With Knorre's measured success in astronomy came an ever-increasing sense of influence among Dorpat's scientific community, and as his affiliations grew, so too did his recognition among political circles. After the re-establishment of the Universität Dorpat by Alexander I of Russia in 1802, Knorre received his first appointment as associate professorship there in mathematics. In 1803, construction began on the Dorpat Observatory, and Knorre was then named chief observator, a position that he held until his death on December 1, 1810.

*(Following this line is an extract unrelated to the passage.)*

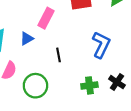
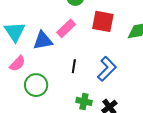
blue triangle: (27, 39) -> (43, 41), size x1.5
black line: (59, 55) -> (74, 66), moved

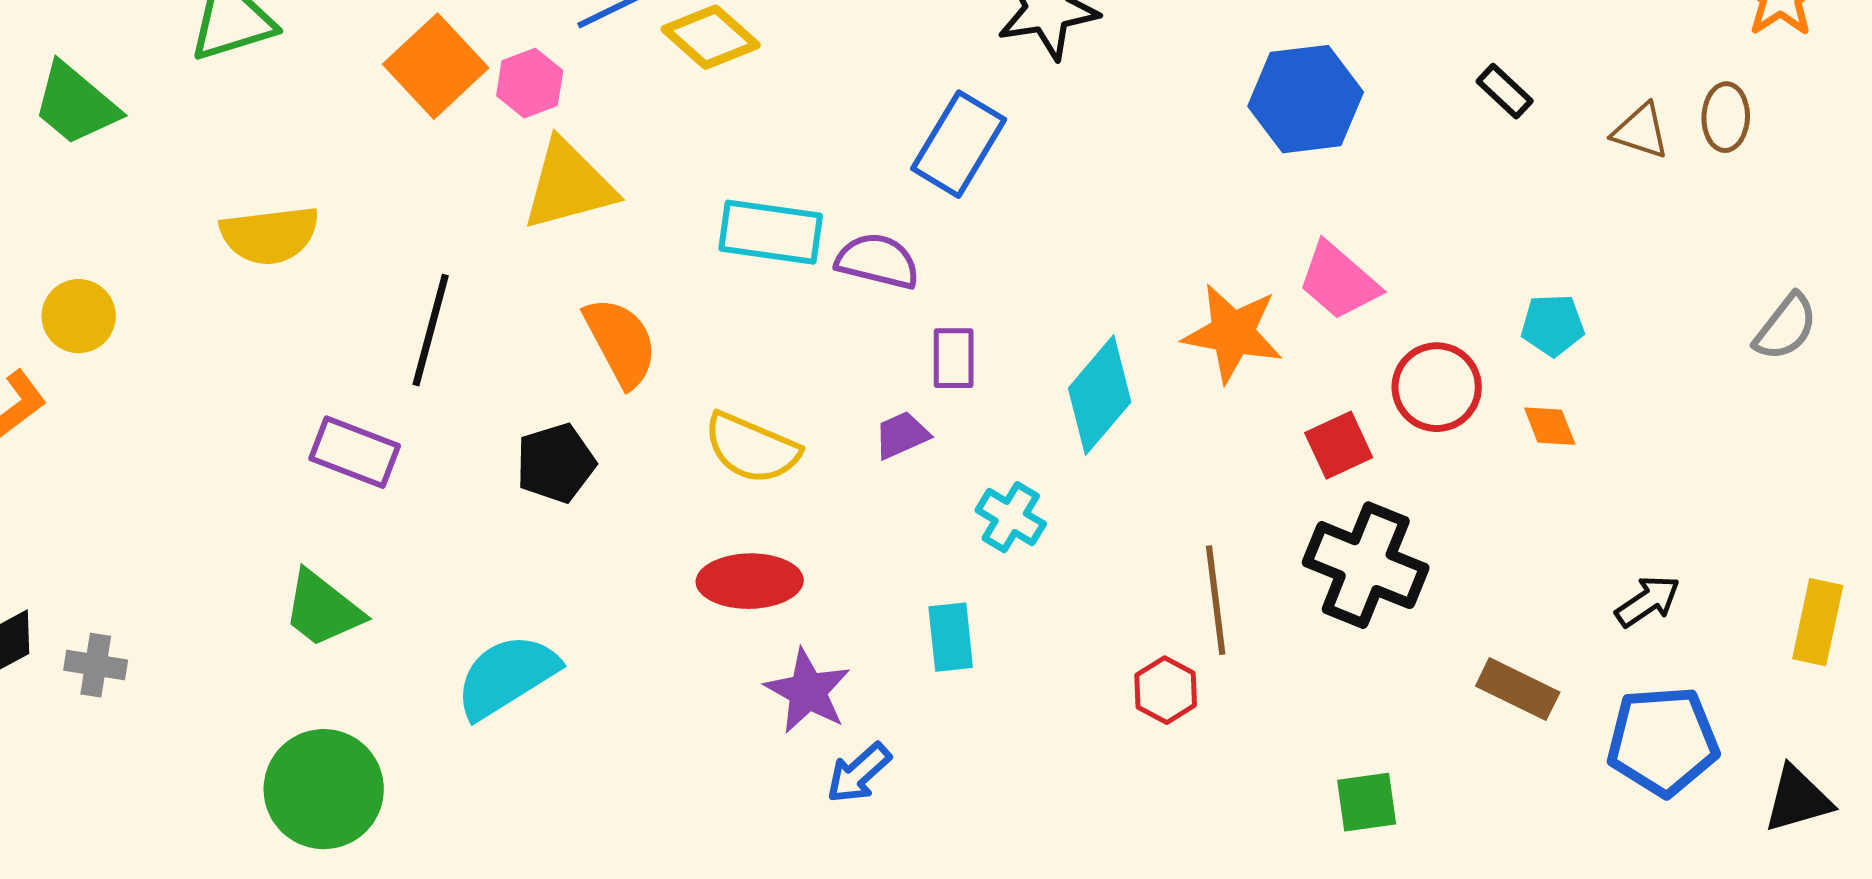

Knorre's sudden death at the age of 51 left his wife Sophie (née Senff) and their three sons completely destitute. They sought shelter with Sophie's brother, himself a widower, Karl August Senff, who taught painting at the Fine Arts Department in the university. His son Karl was not yet 10 years old when his father died, but he already displayed an impressive amount of self-reliance and a staunch determination to carry on his father's work, in spite of his uncle and guardian's protests. As a young teen, Karl gave private lessons in mathematics and Latin to other pupils at his secondary school, and even to many adults, not only earning enough money to pay for his own education, but also securing his own place at the university at the age of 15. Both Karl and his son, Viktor Knorre, would go on to become notable astronomers in Russia and Germany respectively.